Like a modern snowbird, Hoei Shin travelled southward down the coast until he found the congenital climate of present-day Mexico.
He documented the culture and history of the Mayans, centuries before the Aztecs.
He called the new land "Fusang" the name of a Chinese tree similar to the aloe he found there.
There were at least two subsequent explorations of west coast North America by the Chinese prior to Christopher Columbus, written about by Menzies.
The most significant for Canada was the voyage of Zhou Man in the15th century. He is believed to have explored the west coast from Vancouver Island to Ecuador.
In the early 21st century, Canada is China's closest friendly Western neighbour.
The wheat deals led directly to the 1970 diplomatic recognition of China by Canada, before the Americans.
Formal diplomatic ties lead within two years to collaboration on energy.
The Soviet Union, which had assist the People's Republic with oil development in the 1950s and1960s, abandoned the Chinese when they decided to make the Chinese an enemy and the Sino-Soviet border became a world hot spot.
So the Chinese turned to Canada in 1972 for help, first coming to this country to consult with Canadian petroleum geologists and engineers on several fields here similar to those in China.
This was followed up in the spring of 1973 by a Canadian mission to Chinese oil fields, including five exploration and production geologists and engineers, 13 equipment and field services executives and 15 Department of Energy and Geological Survey of Canada officials.
The Chinese did not meet Canadian hopes of sales of equipment and technology, or oil and gas concessions to explore and drill but, as participants in the mission later recounted, they picked the Canadians' brains and extended a warm hospitality which included meeting Chairman Mao's wife Jiang Qing, then the most powerful woman in the world and the second-ranked person in China.
Now China is banker to the world, experimenting with a mixed economy of state enterprises and private enterprise.
Chinese companies have invested broadly in Canadian oil and gas ventures -- sometimes buying Canadian-owned foreign assets such as Encana's petroleum and pipeline holdings in Ecuador and sometimes taking an interest in Canadian domestic production such as oil sands operations.
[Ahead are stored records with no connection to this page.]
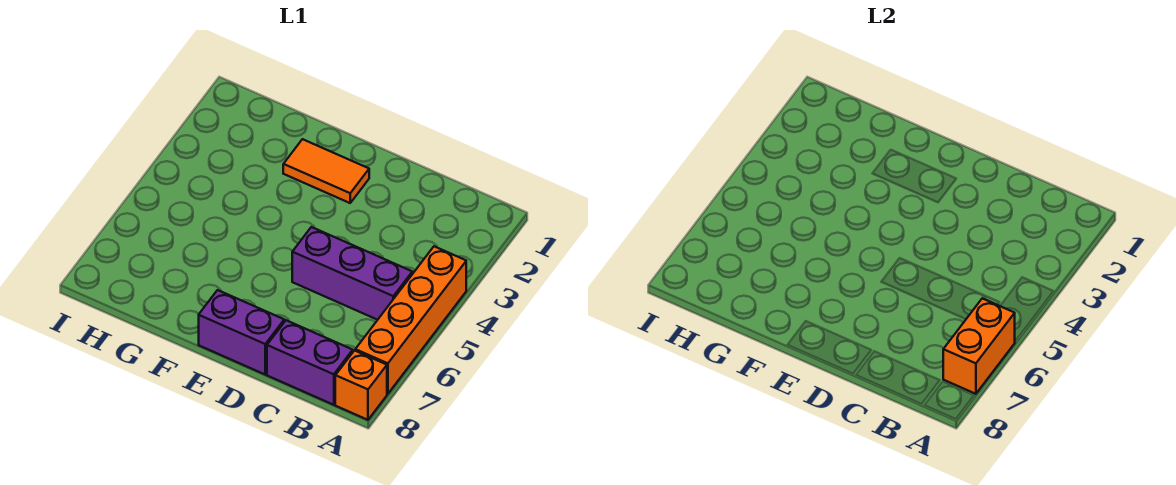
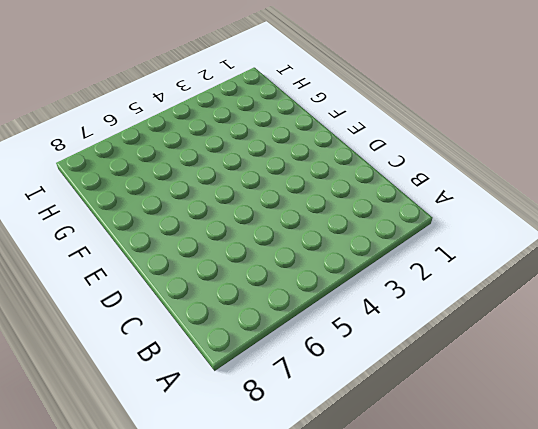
none -> orange brick A4:A7 level 1
none -> orange brick A8 level 1

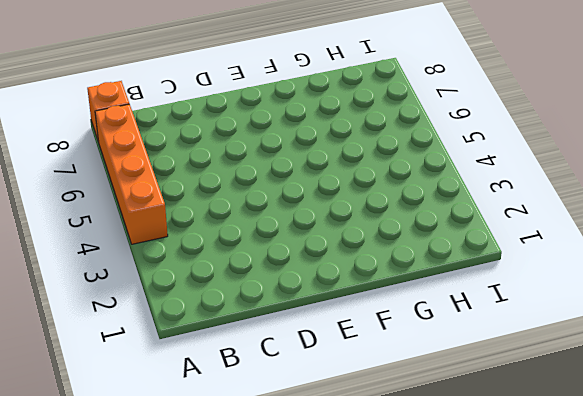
none -> purple brick B5:D5 level 1
none -> purple brick B8:C8 level 1

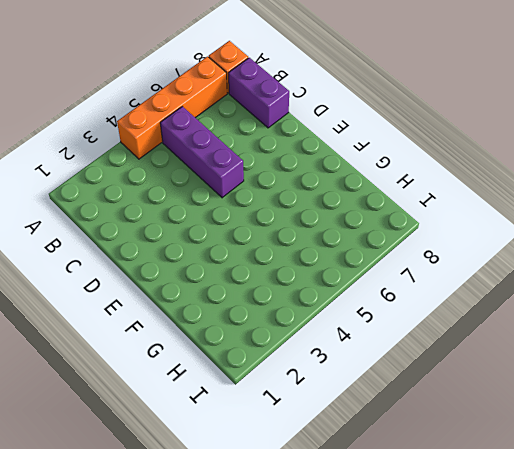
none -> purple brick D8:E8 level 1
none -> orange tile E2:F2 level 1

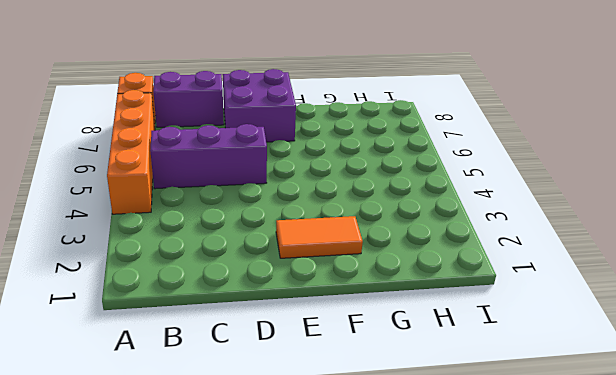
purple brick D7:E8 level 1 -> purple brick D8:E8 level 1
none -> orange brick A6:A7 level 2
It is difficult to determine what international friendships mean in Chinese terms and whether the Chinese have a hidden agenda in relations with countries like Canada.
China is emerging as the next world power, with its strength measured in mercantile and financial terms and its iron military power gloved in the velvet cloth of commerce.
And access to oil sands production is just a small part of the relationship that China and Canada will have in the years ahead.